Saturday, November 29, 2008

Peter Wolf: Come As You Are

Artist: Peter Wolf
Title: Come As You Are
Acquired: Early 1990s from a cut-out bin
Rating: 5/10

This album comes from the peak of the "pop star" portion of Peter Wolf's lengthy recording career. The clues are everywhere: Top 20 hit title track? Check. Synthesizers? Check. Music videos? Check. Liner note pictures showing Peter Wolf in various degrees of shirtlessness? Check. This actually all works reasonably well for what it is, but seeing the formerly goateed J. Geils Band frontman, who once recorded covers of John Lee Hooker and Otis Rush numbers, striking a pop pose is at least moderately incongruous and unsettling, kind of like going on an African safari and seeing a giraffe wearing a bow tie and bowler hat.

That said, the songs here really aren't too bad. Occasionally things get snarled up by the production, as on Blue Avenue, which is drowned in breathy synthesizer faux-vocals, or on Thick as Thieves, featuring a guitar lick that would be pretty exciting if it didn't sound like it were being played to a metronome by a robot.
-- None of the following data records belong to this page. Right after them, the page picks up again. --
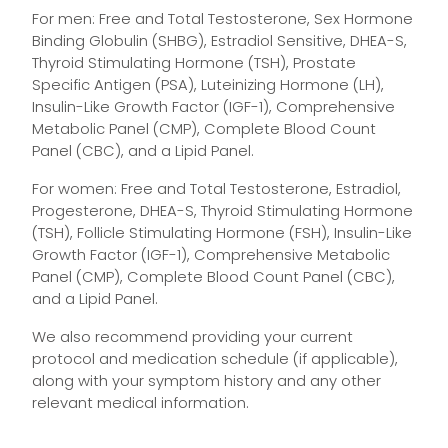
For men: Free and Total Testosterone, Sex Hormone
Binding Globulin (SHBG), Estradiol Sensitive, DHEA-S,
Thyroid Stimulating Hormone (TSH), Prostate
Specific Antigen (PSA), Luteinizing Hormone (LH),
Insulin-Like Growth Factor (IGF-1), Comprehensive
Metabolic Panel (CMP), Complete Blood Count
Panel (CBC), and a Lipid Panel.
For women: Free and Total Testosterone, Estradiol,
Progesterone, DHEA-S, Thyroid Stimulating Hormone
(TSH), Follicle Stimulating Hormone (FSH), Insulin-Like
Growth Factor (IGF-1), Comprehensive Metabolic
Panel (CMP), Complete Blood Count Panel (CBC),
and a Lipid Panel.
We also recommend providing your current
protocol and medication schedule (if applicable),
along with your symptom history and any other
relevant medical information.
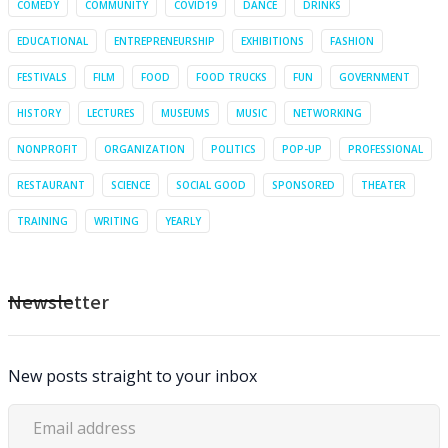
COMEDY
COMMUNITY
COVID19
DANCE
DRINKS
EDUCATIONAL
ENTREPRENEURSHIP
EXHIBITIONS
FASHION
FESTIVALS
FILM
FOOD
FOOD TRUCKS
FUN
GOVERNMENT
HISTORY
LECTURES
MUSEUMS
MUSIC
NETWORKING
NONPROFIT
ORGANIZATION
POLITICS
POP-UP
PROFESSIONAL
RESTAURANT
SCIENCE
SOCIAL GOOD
SPONSORED
THEATER
TRAINING
WRITING
YEARLY
Newsletter
New posts straight to your inbox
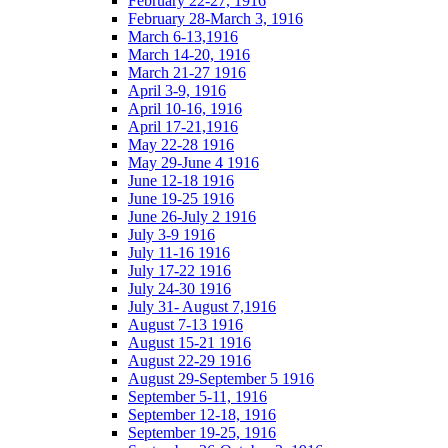
February 22-27, 1916
February 28-March 3, 1916
March 6-13,1916
March 14-20, 1916
March 21-27 1916
April 3-9, 1916
April 10-16, 1916
April 17-21,1916
May 22-28 1916
May 29-June 4 1916
June 12-18 1916
June 19-25 1916
June 26-July 2 1916
July 3-9 1916
July 11-16 1916
July 17-22 1916
July 24-30 1916
July 31- August 7,1916
August 7-13 1916
August 15-21 1916
August 22-29 1916
August 29-September 5 1916
September 5-11, 1916
September 12-18, 1916
September 19-25, 1916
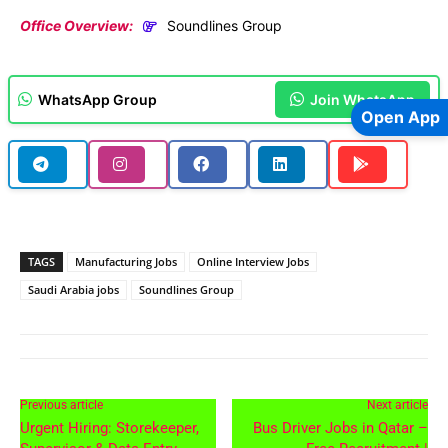
Office Overview:
Soundlines Group
WhatsApp Group
Join WhatsApp
Open App
TAGS
Manufacturing Jobs
Online Interview Jobs
Saudi Arabia jobs
Soundlines Group
Previous article
Next article
Urgent Hiring: Storekeeper,
Bus Driver Jobs in Qatar –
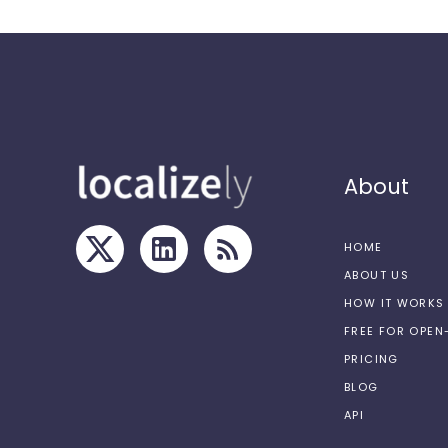
About
HOME
ABOUT US
HOW IT WORKS
FREE FOR OPE
PRICING
BLOG
API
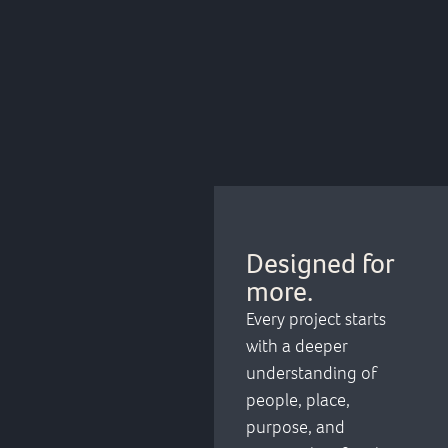
Designed for
more.
Every project starts
with a deeper
understanding of
people, place,
purpose, and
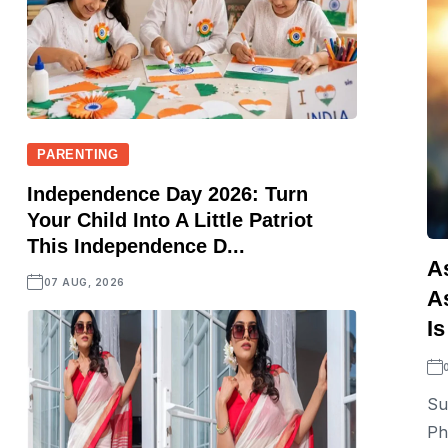
PARENTING
Independence Day 2026: Turn
Your Child Into A Little Patriot
This Independence D...
A
07 AUG, 2026
A
Is
Su
Ph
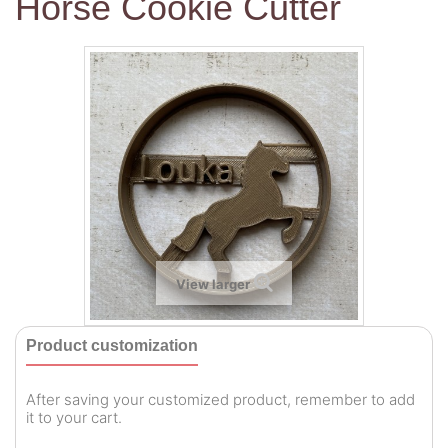
Horse Cookie Cutter
View larger
Product customization
After saving your customized product, remember to add
it to your cart.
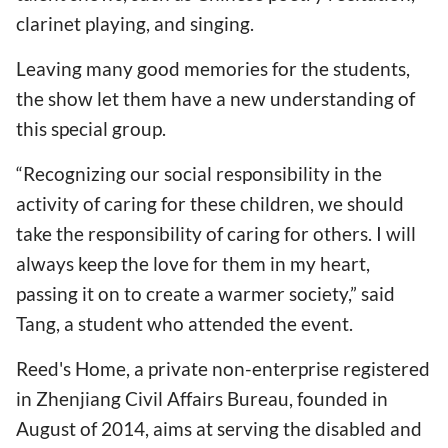
clarinet playing, and singing.
Leaving many good memories for the students,
the show let them have a new understanding of
this special group.
“Recognizing our social responsibility in the
activity of caring for these children, we should
take the responsibility of caring for others. I will
always keep the love for them in my heart,
passing it on to create a warmer society,” said
Tang, a student who attended the event.
Reed's Home, a private non-enterprise registered
in Zhenjiang Civil Affairs Bureau, founded in
August of 2014, aims at serving the disabled and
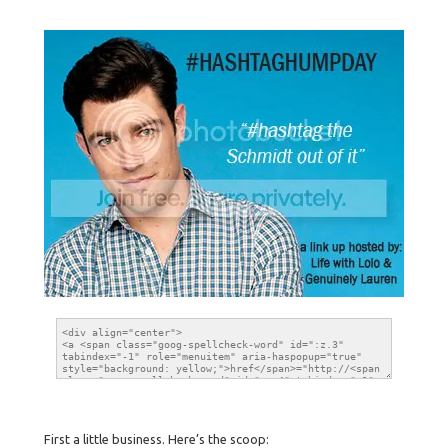
First a little business. Here’s the scoop:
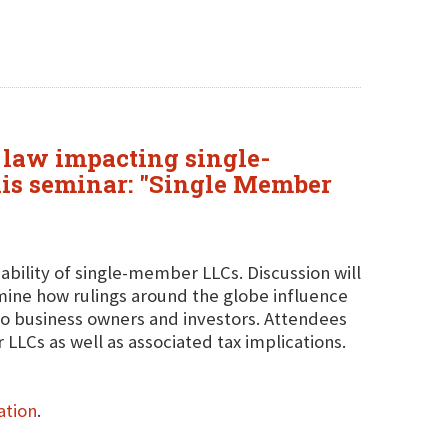
e law impacting single-
his seminar: "Single Member
viability of single-member LLCs. Discussion will
ine how rulings around the globe influence
 to business owners and investors. Attendees
 LLCs as well as associated tax implications.
ation
.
The lyrics are a hoot - most of the songs here feature either pithy couplets occasionally reminiscent of Mother Goose, or at times a collection of single words or short phrases. There are exceptions, but the cumulative effect suggests that Wolf was to be paid by the word, and a memo came from Accounting that costs would need to be kept down for the next few months in order to meet the third quarter projections.

I know, I'm saying that like it's a bad thing. There's nothing necessarily wrong with lyrics being childlike - certainly nobody can accuse Wolf of being unnecessarily arty or pretentious. A small sampling of the nursery rhymes found here:

"Times Square
Odd pairs
Red glare
Gotta beware"
- Wind Me Up

"Young and innocent
Innocent for love
Young and restless
Restless for love"
- Mamma Said

"Butchers walking down the street
Thinking I'm a piece of meat
Like to hang me on a hook
Cut me up and call the cook"
- Thick As Thieves

"Cyclorama
Melodrama
And, hey, let's face it, we'd been drinkin', too"
- Love On Ice

"I got caught in a blind man's bluff
Feeling like the odd man out"
- Can't Get Started

All in all, I like this album, even while it fails to amaze or inspire. When I listen to it, I am left mildly entertained (you can quote me on that when the remaster is issued - "Mildly entertaining, raves RDConz!"). So I'm giving it a rating right in the middle of my arbitrary numerical spectrum: 5/10.

Thursday, November 06, 2008

Stiff Little Fingers: The Peel Sessions

Artist: Stiff Little Fingers
Title: The Peel Sessions
Acquired: Early 1990s, probably from The Exclusive Company or B-Side Records
Rating: 4/10

While I rate it slightly better, I would say this CD is actually less necessary than the Adam and the Ants Peel Sessions CD I reviewed a while back. What this CD consists of is mostly inferior versions of non-rarities, so the question becomes "why own it at all?"

There are 3 sessions of 4 songs each on this CD, sequenced in chronological order. We start with four Inflammable Material tracks recorded in 1978, which are then followed by eight Nobody's Heroes tracks recorded in 1979 and 1980. Of these sets, my favorite is the middle four songs. I think the performances and songs are pretty good from that session. It also features the only somewhat-rarity on the disc, an early version of Nobody's Hero with inferior rough-draft lyrics. It's a shame the final revision had not taken place prior to this recording, because this is actually one of two songs on here that I feel are (or would otherwise be) superior to the official album versions. I've never liked the way Jake Burns sang the album version of Nobody's Hero (my wife said she thought it sounded like he was belching - I agree with this assessment. Plus I have some problems with the mixing).

The other song that benefits from a different performance is Doesn't Make it All Right. Again, the vocal performance here is superior to the album version, as the vocals on the final verse are less obnoxiously melodramatic.

Other than that, there's not anything here that you would need to hear if you already owned the first two albums (plus the Straw Dogs single, which is one of the better performances here, but not quite as fiery as the single version). The rendition of Suspect Device may be of interest if you (perhaps justifiably) hate the sound quality of the other recordings, but while it is better in some ways, I think I still prefer the other versions - even the single version that sounds like it was recorded on a portable tape recorder.

So, while this is an ok (not great) CD, it doesn't have much of a purpose. I'm giving it a 4/10.